Tom, aged 32, and Pete Whittaker, 20, free climbed the Century Crack by squeezing body parts into the gap and shuffling painfully upwards. And they practised for two years in Tom’s cellar to pull it off.

During that time the pair forced themselves through 17,500ft of horizontal upside down climbing, completed 250,000 core and abdominal conditioning movements, did 42,300 pull-ups and bicep curls, and almost 16 hours of static abdominal holds.

Tom, based at Big Stone on Kenwood Park Road, Nether Edge, said he and Pete had to put in the work if they were to have a chance of completing the climb.

He said: “It had to be extreme to the utmost - or we’d never push ourselves close enough to our limits which we knew needed to be reached. I was renovating my house at the time so had a lot of kitchen cupboards and sideboards lying around. We turned them into loads of artificial cracks in my cellar to practise the climb.

“For two years we patiently practised.
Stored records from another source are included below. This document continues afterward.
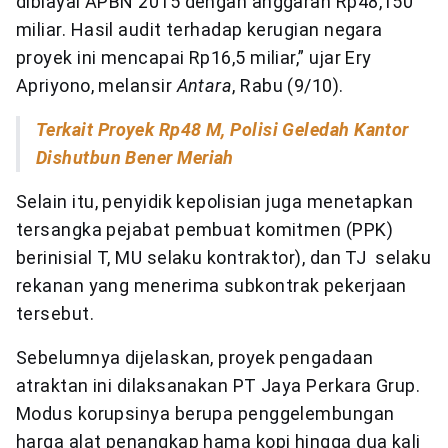
dibiayai APBN 2015 dengan anggaran Rp48,150
miliar. Hasil audit terhadap kerugian negara
proyek ini mencapai Rp16,5 miliar,” ujar Ery
Apriyono, melansir
Antara
, Rabu (9/10).
Terkait Proyek Rp48 M, Polisi Geledah Kantor
Dishutbun Bener Meriah
Selain itu, penyidik kepolisian juga menetapkan
tersangka pejabat pembuat komitmen (PPK)
berinisial T, MU selaku kontraktor), dan TJ selaku
rekanan yang menerima subkontrak pekerjaan
tersebut.
Sebelumnya dijelaskan, proyek pengadaan
atraktan ini dilaksanakan PT Jaya Perkara Grup.
Modus korupsinya berupa penggelembungan
harga alat penangkap hama kopi hingga dua kali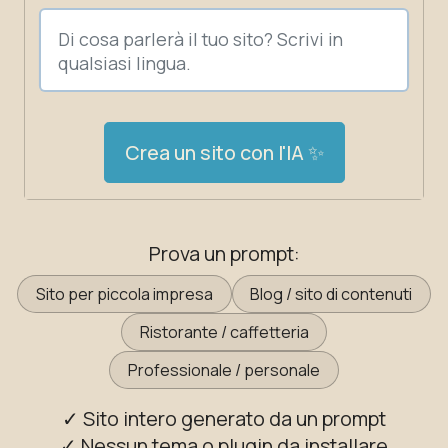
Crea un sito con l'IA ✨
Prova un prompt:
Sito per piccola impresa
Blog / sito di contenuti
Ristorante / caffetteria
Professionale / personale
✓ Sito intero generato da un prompt
✓ Nessun tema o plugin da installare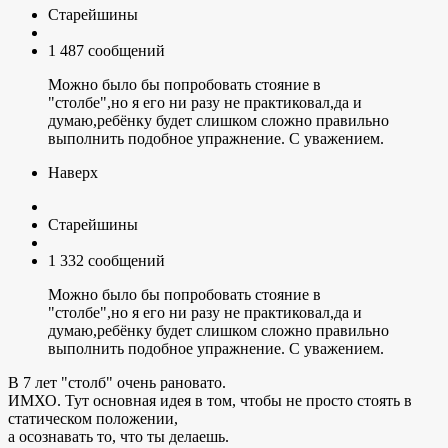
Старейшины
1 487 сообщений
Можно было бы попробовать стояние в
"столбе",но я его ни разу не практиковал,да и
думаю,ребёнку будет слишком сложно правильно
выполнить подобное упражнение. С уважением.
Наверх
Старейшины
1 332 сообщений
Можно было бы попробовать стояние в
"столбе",но я его ни разу не практиковал,да и
думаю,ребёнку будет слишком сложно правильно
выполнить подобное упражнение. С уважением.
В 7 лет "столб" очень рановато.
ИМХО. Тут основная идея в том, чтобы не просто стоять в
статическом положении,
а осознавать то, что ты делаешь.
Six days a week, three hours a day which was a combination of weights, conditioning, normal climbing - a bit of a mixture.”
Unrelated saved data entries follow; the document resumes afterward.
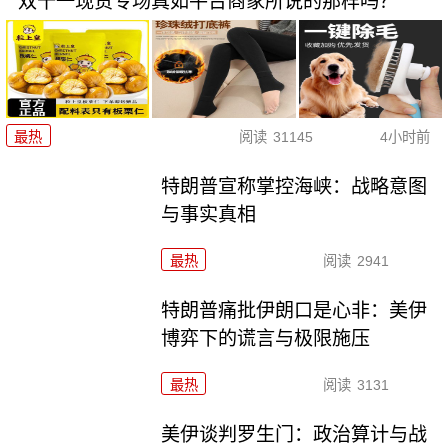
双十一现货专场真如平台商家所说的那样吗？
最热
阅读
31145
4小时前
特朗普宣称掌控海峡：战略意图
与事实真相
最热
阅读
2941
特朗普痛批伊朗口是心非：美伊
博弈下的谎言与极限施压
最热
阅读
3131
美伊谈判罗生门：政治算计与战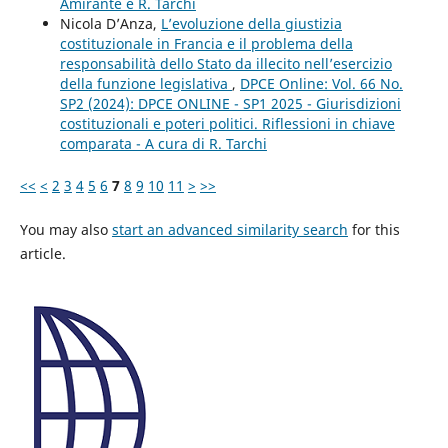
Amirante e R. Tarchi
Nicola D’Anza,
L’evoluzione della giustizia
costituzionale in Francia e il problema della
responsabilità dello Stato da illecito nell’esercizio
della funzione legislativa
,
DPCE Online: Vol. 66 No.
SP2 (2024): DPCE ONLINE - SP1 2025 - Giurisdizioni
costituzionali e poteri politici. Riflessioni in chiave
comparata - A cura di R. Tarchi
<<
<
2
3
4
5
6
7
8
9
10
11
>
>>
You may also
start an advanced similarity search
for this
article.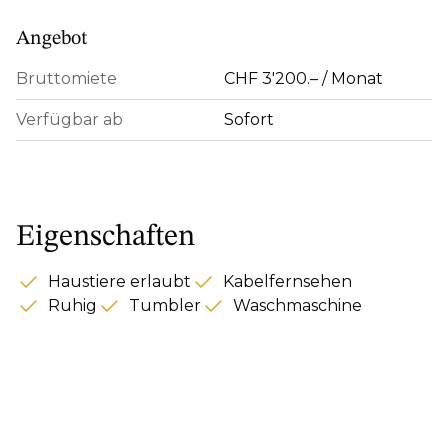
Angebot
Bruttomiete
CHF 3'200.– / Monat
Verfügbar ab
Sofort
Eigenschaften
Haustiere erlaubt
Kabelfernsehen
Ruhig
Tumbler
Waschmaschine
The majority of the climb is scaled while upside down, with climbers squeezing their legs inverted inside the crack above them the whole way.

“All the work is done by our hands and feet,” said Tom. “Feet work well because they’re around the same width as the crack whereas with our hands we had to stack them together in all sort of bizarre shapes.

“It’s a very specialist type of climbing which not many people do.”